A year later, a herd of organically raised Holstein cows attracted the first business when Randolph Hodgson, owner of Neal’s Yard Dairy in London, and American-born cheese maker Joe Schneider asked to make a raw-milk, Stilton-style cheese on the estate, which they called Stichelton. That same year, family matriarch Alison Swan Parente established the commercial bakery. She added a non-profit school in 2009, followed by a panoply of courses, in which about 2,000 people will participate this year. A government lottery grant funds classes for schoolchildren, which Parente believes will make real change in the greater culture, reclaiming knowledge that was nearly lost because of industrialized food.

“When you work with your hands, there’s a connection to your brain in a way a machine can’t do,” says Shelly Preston, the estate’s resident chocolatier. “You feel the product, you have a relationship with the product. You take the hands away and it becomes a very different product.”

Head brewer Claire Monk agrees. “It’s very much the old-fashioned way of teaching,” she says. “You teach by telling and showing and doing.” It’s how she learned to brew and how she trains her employees. Despite being maybe the youngest female head brewer in Britain, Monk, 27, has firmly established the Welbeck Abbey Brewery as an award-winning producer.

The estate’s crown jewel is the School of Artisan Food, where one can learn, in a half-day or up to a year, everything from lactic cheese-making to game butchery. And it’s not just moneyed food obsessives – workers and students here cut across diverse backgrounds and classes (this is Britain, after all).

On the day I visit, the most popular course has 14 first-time bakers learning to knead and get the right tack on wholemeal dough. David Carter, the baking co-ordinator, lingers at the back, assisting the instructor. Laid off after 30 years as a solicitor, Carter took a day course here, then soon returned for more study, before being offered a full-time job.

Whether for a first or second career, the school attracts students from varying backgrounds: a veteran bomb-disposal expert, a son of a local coal miner and a supermarket merchandiser in her 50s. Industry workers also attend the professional courses for continuing education.

Canadian cheese maker Ruth Klahsen, owner of Monforte Dairy in Stratford, Ont., recently visited Welbeck to research her own educational venture. No school in North America teaches cheese making, so this spring she is organizing a course for eight students. “I got kids on the floor here who made a $5,000 mistake,” says Klahsen, explaining that such training is expensive but necessary. “Ten thousand dollars to educate somebody for eight weeks seems like a lot, but [you] lose that much out of one bad error that you make out of a lack of education.”

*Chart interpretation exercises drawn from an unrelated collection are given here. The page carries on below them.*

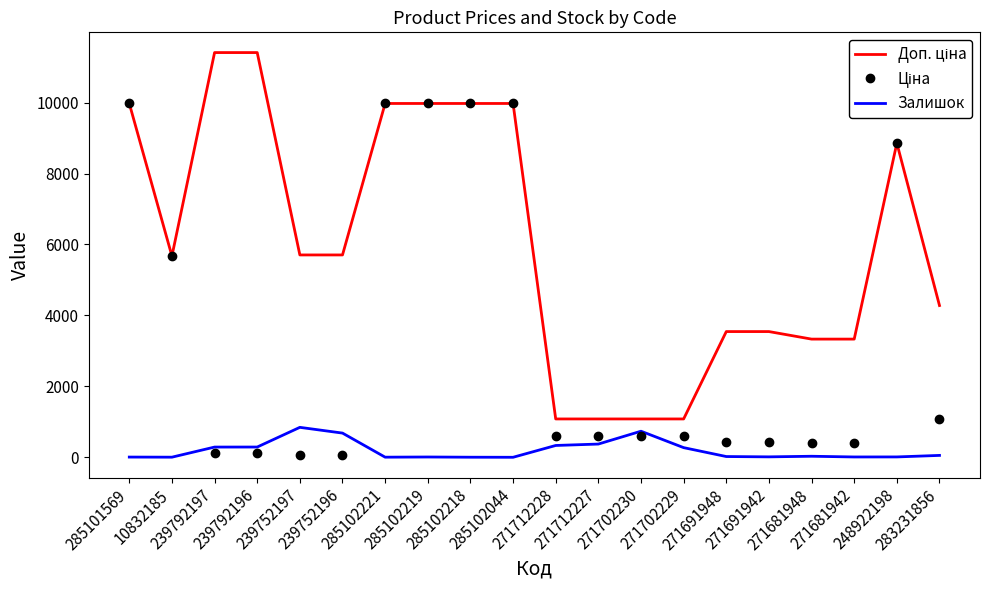

What is the label of the 5th point from the left?

239752197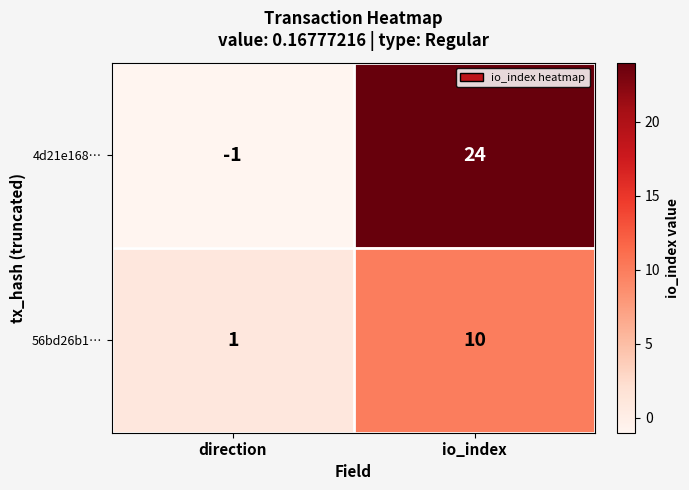

What is the difference between the 4d21e168… values at io_index and direction?

25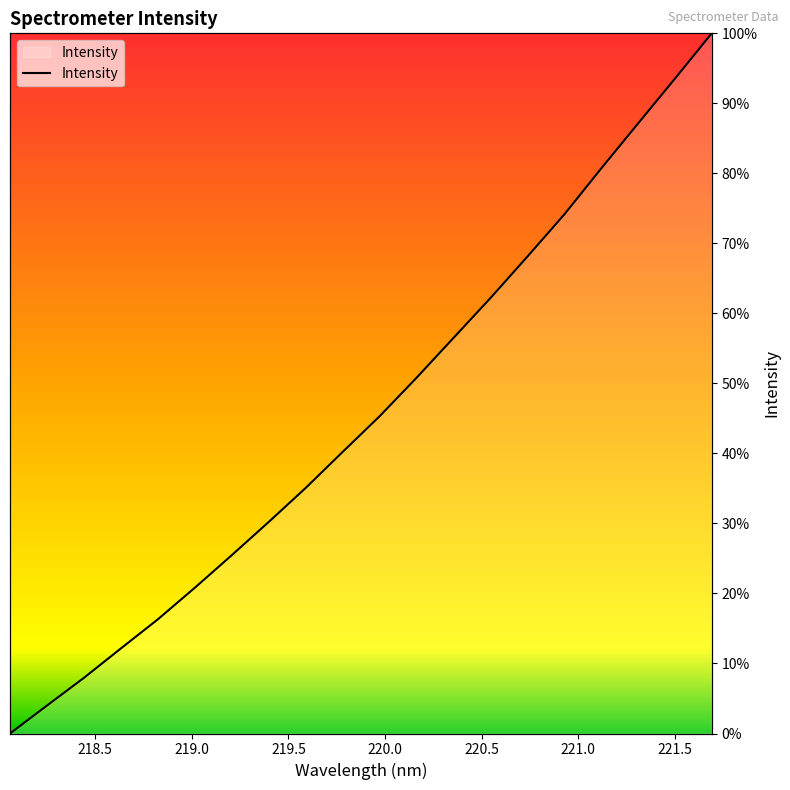

The chart shows a value of 13.5 at 220.5. True or false?

False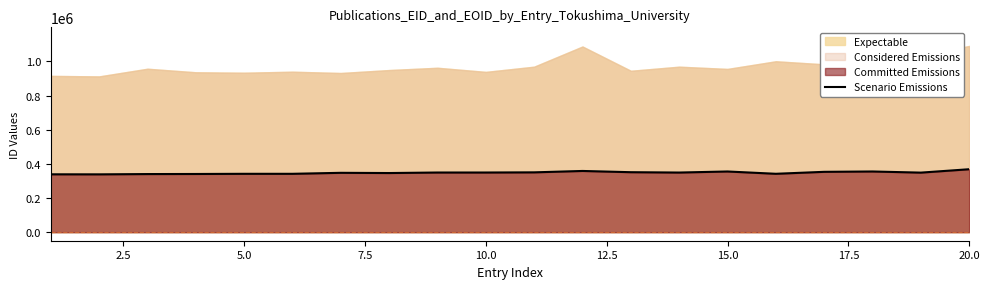

What is the minimum value for Scenario Emissions?

338659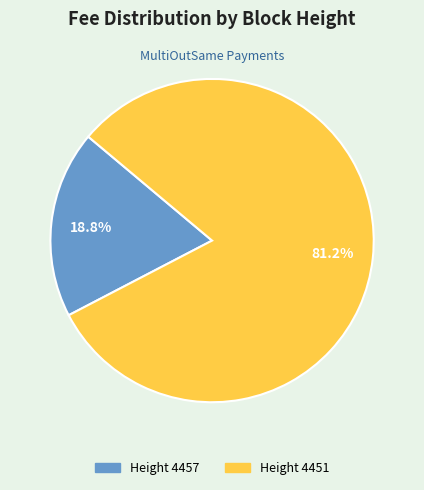

Does Height 4451 account for over 50% of the chart?

Yes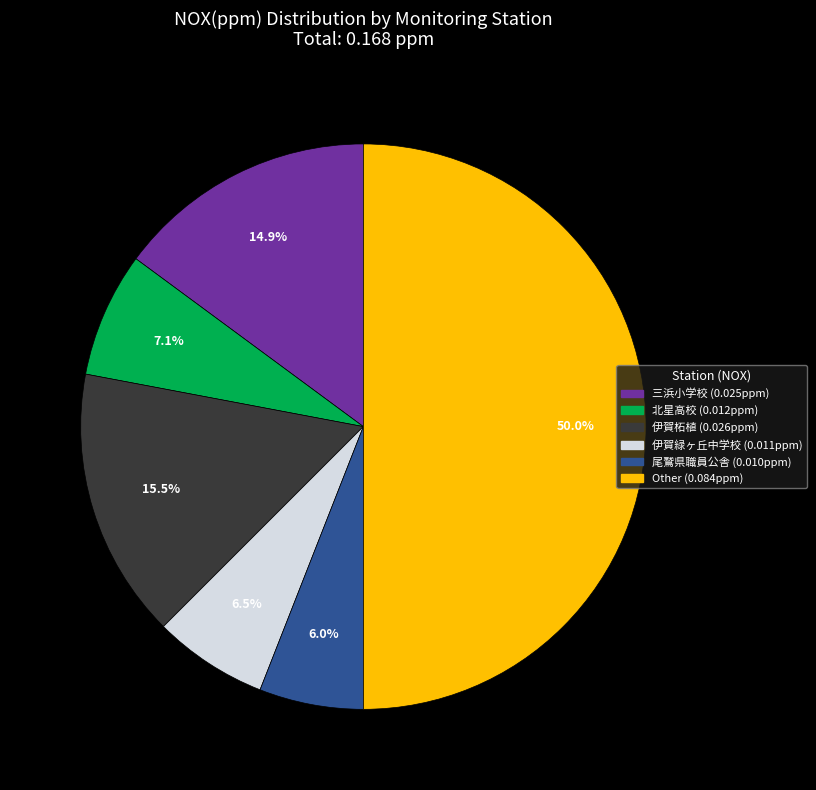

Is there any slice that represents more than half of the pie?

No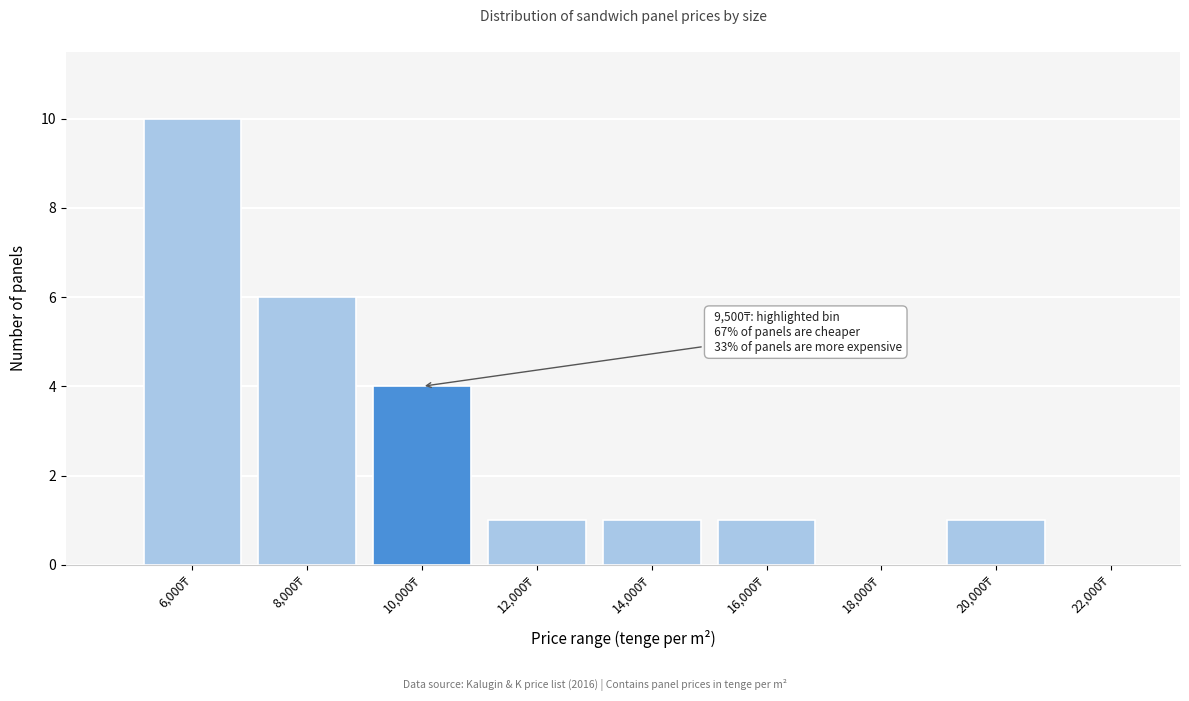

Which range on the x-axis has the tallest bar?

5000 to 7000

The artisan revival in Britain has meant many eager producers setting up shop before mastering their craft. This results in artisan-labelled products of dubious quality, says Henrietta Green, a British food writer and consultant. The next step toward quality, she believes, should be the reinstatement of the apprenticeship system. “There’s nothing like working in a business, the sense of the routine, the practice, the making, to really learn the skill set.”

In a market awash in opportunistically branded “artisan” products, Welbeck graduates are paramount in maintaining quality. Last year, the school won top prize at the British Cookery School Awards, an indication that its hands-on approach is really influencing how Britons learn to cook and what they get to eat. When asked about the school’s future ambitions, Parente replies: “World domination.”